Ramachandran has suggested that blindsight arises from the fact that there are two pathways from the eye into the brain — one to the cortex, assumed to be the home of consciousness, one to the ‘older’ instinctive parts. It’s conceivable that blindsight represents survival of the ‘old’ pathway after destruction of the ‘new’ one to conscious functions. But this solution would be specific to vision.

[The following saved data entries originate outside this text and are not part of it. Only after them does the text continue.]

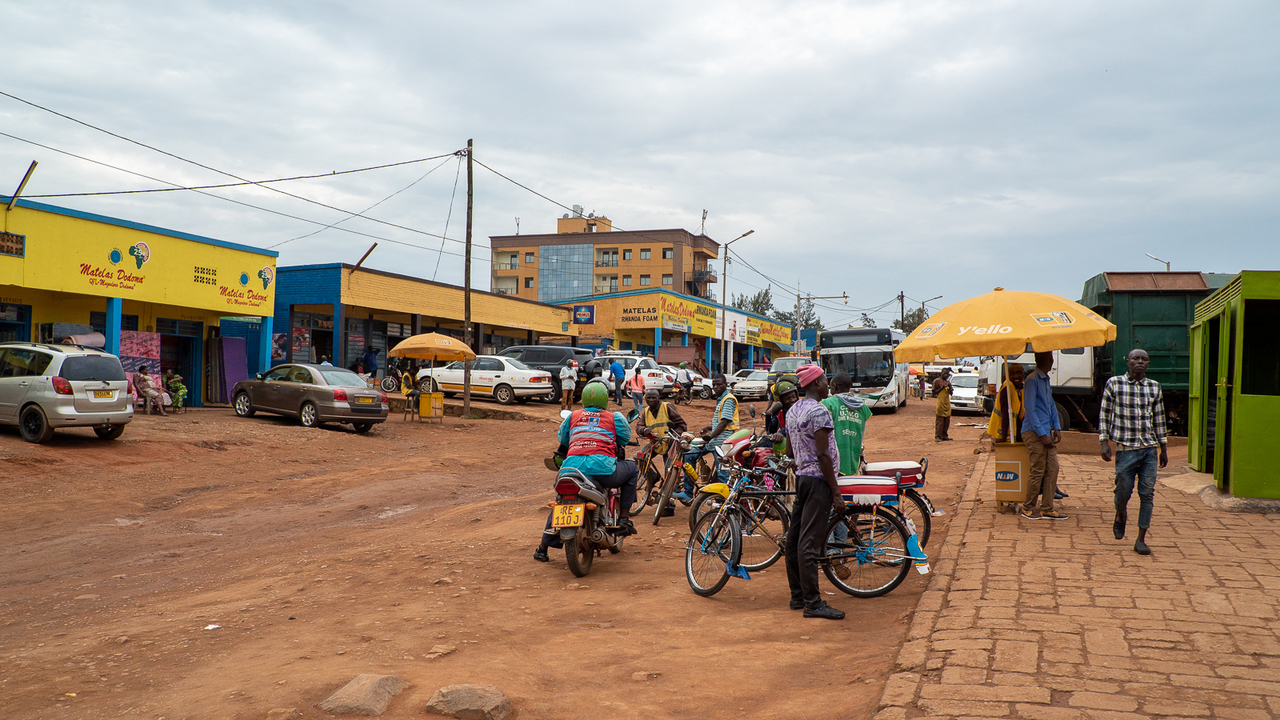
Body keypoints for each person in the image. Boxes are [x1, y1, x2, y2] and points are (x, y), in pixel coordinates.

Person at [534, 383, 638, 562]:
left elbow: (563, 439)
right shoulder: (614, 418)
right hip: (603, 471)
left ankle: (542, 548)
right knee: (633, 468)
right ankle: (624, 518)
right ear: (605, 399)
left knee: (563, 502)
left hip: (570, 470)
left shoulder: (573, 416)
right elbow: (624, 438)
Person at [784, 364, 845, 620]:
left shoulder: (793, 410)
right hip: (819, 480)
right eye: (823, 380)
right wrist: (836, 491)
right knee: (809, 543)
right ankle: (813, 604)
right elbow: (822, 455)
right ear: (815, 384)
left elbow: (789, 452)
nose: (827, 383)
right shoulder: (820, 412)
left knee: (795, 538)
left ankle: (798, 596)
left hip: (802, 479)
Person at [1099, 348, 1168, 555]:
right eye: (1135, 358)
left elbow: (1159, 419)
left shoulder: (1155, 387)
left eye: (1144, 359)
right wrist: (1104, 441)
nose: (1140, 362)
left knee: (1147, 493)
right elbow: (1105, 413)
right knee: (1123, 492)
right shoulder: (1114, 383)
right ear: (1127, 362)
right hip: (1126, 449)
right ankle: (1120, 514)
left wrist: (1163, 448)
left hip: (1149, 450)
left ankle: (1140, 539)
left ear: (1148, 364)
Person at [1021, 352, 1065, 520]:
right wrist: (1042, 434)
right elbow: (1030, 411)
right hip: (1033, 432)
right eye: (1051, 358)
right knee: (1038, 469)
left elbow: (1051, 405)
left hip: (1044, 432)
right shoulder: (1032, 380)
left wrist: (1057, 427)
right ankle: (1028, 507)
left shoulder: (1045, 380)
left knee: (1052, 468)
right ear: (1048, 360)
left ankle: (1047, 507)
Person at [636, 388, 688, 517]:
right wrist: (645, 430)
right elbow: (638, 426)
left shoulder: (667, 407)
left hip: (670, 443)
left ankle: (669, 506)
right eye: (648, 398)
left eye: (654, 398)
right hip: (655, 443)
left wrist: (674, 437)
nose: (651, 400)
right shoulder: (646, 411)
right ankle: (652, 476)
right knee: (639, 458)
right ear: (645, 399)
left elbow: (682, 425)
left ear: (659, 398)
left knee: (670, 472)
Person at [821, 372, 873, 475]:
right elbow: (861, 434)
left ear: (835, 386)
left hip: (833, 458)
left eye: (830, 386)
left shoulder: (828, 404)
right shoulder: (862, 407)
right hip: (854, 455)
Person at [987, 363, 1025, 443]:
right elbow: (1005, 412)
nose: (1016, 376)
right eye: (1011, 374)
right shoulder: (1007, 387)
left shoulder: (1023, 387)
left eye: (1018, 373)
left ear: (1023, 373)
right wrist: (1003, 437)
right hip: (1003, 430)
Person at [932, 368, 953, 442]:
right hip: (940, 403)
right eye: (944, 374)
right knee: (940, 421)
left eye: (947, 374)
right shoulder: (936, 381)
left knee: (946, 421)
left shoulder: (948, 382)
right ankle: (938, 436)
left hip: (946, 403)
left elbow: (951, 393)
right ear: (941, 373)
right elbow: (934, 392)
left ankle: (944, 435)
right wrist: (942, 388)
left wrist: (950, 388)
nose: (946, 375)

A more general explanation might come from the idea that perception involves distributed activity in several different parts of the brain. Suppose, let’s say, that seeing object A over there involves the activation of neurons (or neural groups) 1, 3, 7, and 9. Now suppose that the residual pathways of vision, the subliminal stimulus, the post-hypnotic suggestion, or whatever, are enough to activate 1 and 3, but not 7 or 9. As a result, there is no conscious experience of object A. But when it comes to pointing at random, or choosing what to do next, the fact that 1 and 3 are still ‘reverberating’ from the earlier stimulus predisposes us towards the choice of A over there, rather than say, B down there which would require activation of 2, 4, 6 and 8.